In upbeat news today, there’s a mile-long asteroid floating around out that that experts say could finally end life on Earth.
The asteroid was linked to a one-inch meteor that streaked a fireball through the sky of Japan three years ago and could eventually threaten humanity if it breaks up. The catch: it would likely happen millions of years from now, according to Fox News.
Toshihiro Kasuga, a visiting scientist at the National Astronomical Observatory of Japan and Kyoto Sangyo University, said in a release Wednesday: “The potential breakup of the rock could be dangerous to life on Earth.

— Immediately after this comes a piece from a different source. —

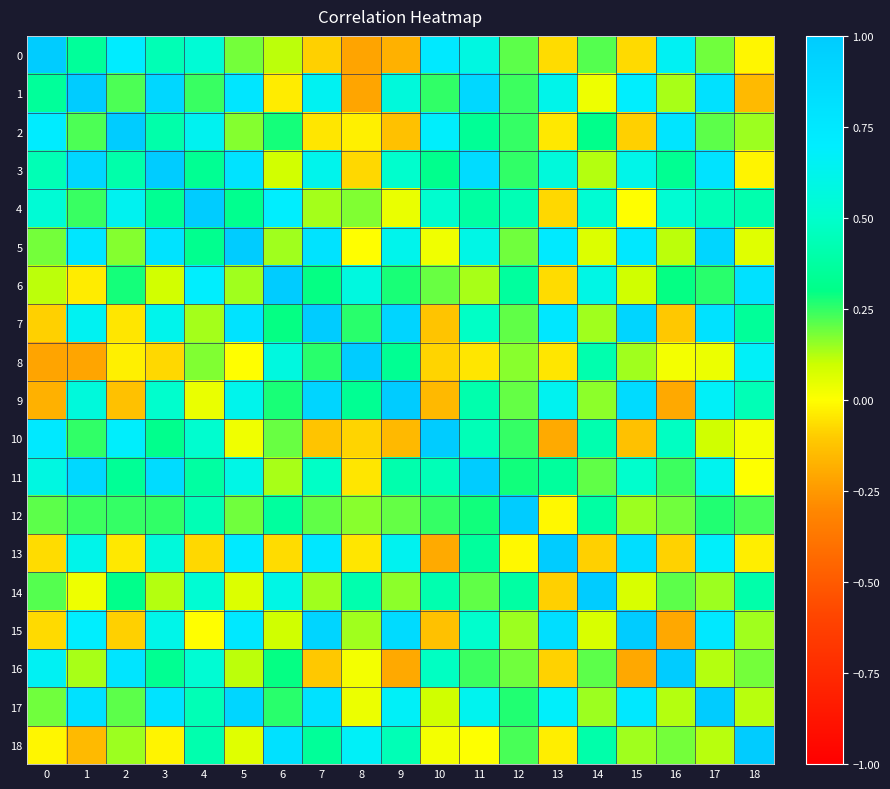

At which category is the sum across all series the highest?

17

Those resulting asteroids could hit the Earth in the next 10 million years or so.”
The fireball that was seen over Kyoto in April 2017 was a one-inch meteor that broke off of the asteroid, scientists later determined.
(2019/10/20) Fireball That Flew Over Japan in 2017 Was Tiny Piece of Giant Asteroid that Might One Day Threaten Earth | Live Science https://t.co/RP0YcC2UAy
In the early morning of April 28, 2017, a small fireball crept across the sky over Kyoto, Japan.
Kasuga said: “We uncovered the fireball’s true identity. The 2017 fireball and its parent asteroid gave us a behind-the-scenes look at meteors.”
The asteroid is known as 2003 YT1, and according to scientists is made up of two parts: “the larger rock measures 1.2 miles and is orbited by a 690-foot piece.”
“The parent body 2003 YT1 could break up and those resulting asteroids could hit the Earth in the next 10 million years or so, especially because 2003 YT1 has a dust production mechanism,” Kasuga concluded.
The asteroid was first discovered in 2003 and has a history of “cracking and releasing dust particles into space”.